Excerpted passage:
——————

NBIA and the Registrant have adopted certain compliance procedures which are designed to address these types of conflicts. However, there is no guarantee that such procedures will detect each and every situation in which a conflict arises.
 (a)(3) Compensation (as of October 31, 2020)
Our compensation philosophy is one that focuses on rewarding performance and incentivizing our employees.  We are also focused on creating a compensation process that we believe is fair, transparent, and competitive with the market.

Compensation for Portfolio Managers consists of fixed (salary) and variable (bonus) compensation but is more heavily weighted on the variable portion of total compensation and is

paid from a team compensation pool made available to the portfolio management team with which the Portfolio Manager is associated. The size of the team compensation pool is determined based on a formula that takes into consideration a number of factors including the pre-tax revenue that is generated by that particular portfolio management team, less certain adjustments. The bonus portion of the compensation is discretionary and is determined on the basis of a variety of criteria, including investment performance (including the aggregate multi-year track record), utilization of central resources (including research, sales and operations/support), business building to further the longer term sustainable success of the investment team, effective team/people management, and overall contribution to the success of Neuberger Berman. Certain Portfolio Managers may manage products other than mutual funds, such as high net worth separate accounts. For the management of these accounts, a Portfolio Manager may generally receive a percentage of pre-tax revenue determined on a monthly basis less certain deductions. The percentage of revenue a Portfolio Manager receives pursuant to this arrangement will vary based on certain revenue thresholds.

The terms of our long-term retention incentives are as follows:

Employee-Owned Equity.  Certain employees (primarily senior leadership and investment professionals) participate in Neuberger Berman’s equity ownership structure, which was designed to incentivize and retain key personnel. In addition, in prior years certain employees may have elected to have a portion of their compensation delivered in the form of equity. We also offer an equity acquisition program which allows employees a more direct opportunity to invest in Neuberger Berman.

For confidentiality and privacy reasons, we cannot disclose individual equity holdings or program participation.

Contingent Compensation.  Certain employees may participate in the Neuberger Berman Group Contingent Compensation Plan (the “CCP”) to serve as a means to further align the interests of our employees with the success of the firm and the interests of our clients, and to reward continued employment. Under the CCP, up to 20% of a participant’s annual total compensation in excess of $500,000 is contingent and subject to vesting. The contingent amounts are maintained in a notional account that is tied to the performance of a portfolio of Neuberger Berman investment strategies as specified by the firm on an employee-by-employee basis. By having a participant’s contingent compensation tied to Neuberger Berman investment strategies, each employee is given further incentive to operate as a prudent risk manager and to collaborate with colleagues to maximize performance across all business areas. In the case of members of investment teams, including Portfolio Managers, the CCP is currently structured so that such employees have exposure to the investment strategies of their respective teams as well as the broader Neuberger Berman portfolio.

——————

Material supplied:
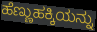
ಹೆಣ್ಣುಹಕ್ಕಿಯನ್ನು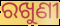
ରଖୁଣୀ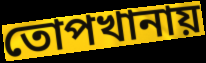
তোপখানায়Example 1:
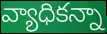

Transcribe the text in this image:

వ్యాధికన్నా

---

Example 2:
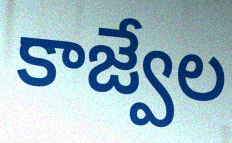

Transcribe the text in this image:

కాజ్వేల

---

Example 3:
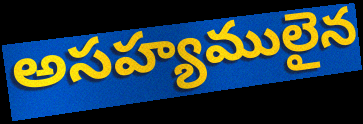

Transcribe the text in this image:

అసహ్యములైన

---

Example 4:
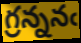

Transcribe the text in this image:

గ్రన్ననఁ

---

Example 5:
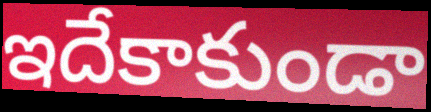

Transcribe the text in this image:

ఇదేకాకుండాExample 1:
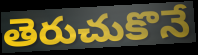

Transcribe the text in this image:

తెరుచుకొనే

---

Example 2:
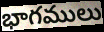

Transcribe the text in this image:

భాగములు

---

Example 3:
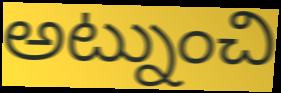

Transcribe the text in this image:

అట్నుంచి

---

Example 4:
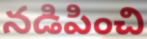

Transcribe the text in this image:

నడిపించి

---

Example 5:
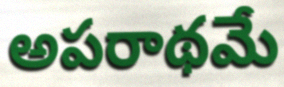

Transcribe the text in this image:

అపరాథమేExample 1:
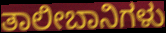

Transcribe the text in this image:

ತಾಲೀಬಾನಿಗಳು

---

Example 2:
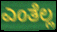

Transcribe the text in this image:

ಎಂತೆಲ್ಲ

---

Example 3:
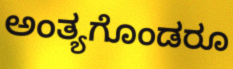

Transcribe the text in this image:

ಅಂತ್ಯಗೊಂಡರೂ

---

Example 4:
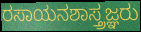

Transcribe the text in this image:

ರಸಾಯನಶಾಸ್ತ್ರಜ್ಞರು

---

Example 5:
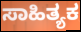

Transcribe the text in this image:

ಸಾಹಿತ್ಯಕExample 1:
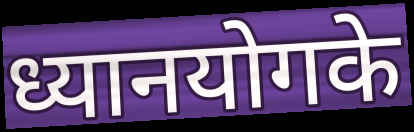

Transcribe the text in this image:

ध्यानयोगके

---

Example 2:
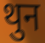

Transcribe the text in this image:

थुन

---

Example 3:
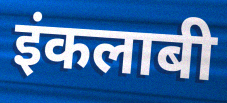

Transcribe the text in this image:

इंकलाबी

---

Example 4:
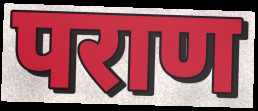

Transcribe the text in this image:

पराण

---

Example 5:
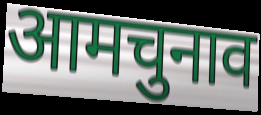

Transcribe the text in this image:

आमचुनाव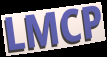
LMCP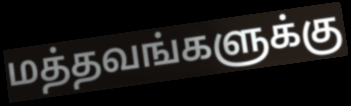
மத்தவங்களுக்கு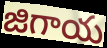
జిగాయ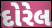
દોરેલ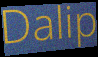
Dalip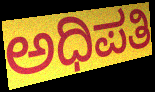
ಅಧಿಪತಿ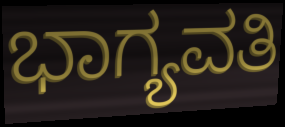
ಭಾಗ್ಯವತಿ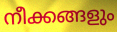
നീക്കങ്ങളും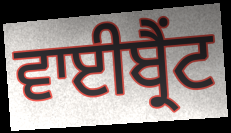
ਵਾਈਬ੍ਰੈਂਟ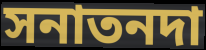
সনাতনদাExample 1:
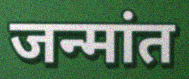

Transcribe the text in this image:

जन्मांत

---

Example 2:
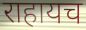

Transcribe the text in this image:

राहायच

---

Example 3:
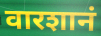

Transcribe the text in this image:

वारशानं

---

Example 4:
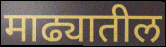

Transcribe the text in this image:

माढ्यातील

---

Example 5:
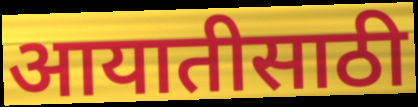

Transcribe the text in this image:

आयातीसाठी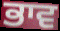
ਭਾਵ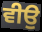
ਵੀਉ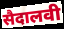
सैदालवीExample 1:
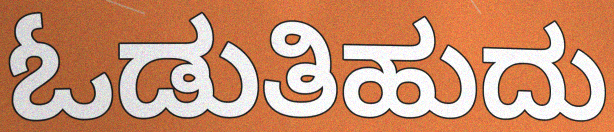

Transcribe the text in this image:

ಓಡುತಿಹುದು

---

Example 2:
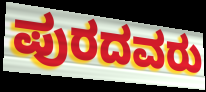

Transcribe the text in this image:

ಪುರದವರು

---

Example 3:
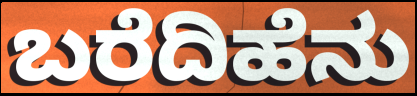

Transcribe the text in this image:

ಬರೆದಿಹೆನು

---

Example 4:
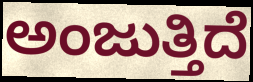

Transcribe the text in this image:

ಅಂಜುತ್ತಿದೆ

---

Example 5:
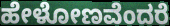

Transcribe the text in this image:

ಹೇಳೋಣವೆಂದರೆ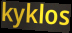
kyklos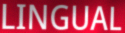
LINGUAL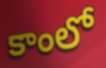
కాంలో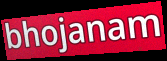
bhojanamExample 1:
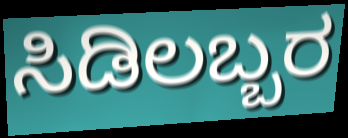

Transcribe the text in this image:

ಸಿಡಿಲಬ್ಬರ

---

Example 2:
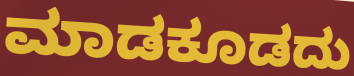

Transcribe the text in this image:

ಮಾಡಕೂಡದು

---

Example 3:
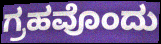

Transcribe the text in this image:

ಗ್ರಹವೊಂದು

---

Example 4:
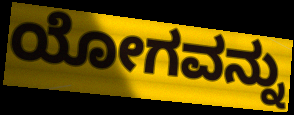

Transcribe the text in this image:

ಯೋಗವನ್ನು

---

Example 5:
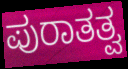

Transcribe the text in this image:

——————

Directions:
(a) In the compensation passage, reproduce everything from "Employee-Owned Equity.  Certain" down to "or program participation." word for word.
(b) According to the compensation passage, how much of a participant's annual total compensation in excess of $500,000 is contingent and subject to vesting under the CCP?

Answers to the problems:
(a)
Employee-Owned Equity.  Certain employees (primarily senior leadership and investment professionals) participate in Neuberger Berman’s equity ownership structure, which was designed to incentivize and retain key personnel. In addition, in prior years certain employees may have elected to have a portion of their compensation delivered in the form of equity. We also offer an equity acquisition program which allows employees a more direct opportunity to invest in Neuberger Berman.

For confidentiality and privacy reasons, we cannot disclose individual equity holdings or program participation.

(b) Up to 20%.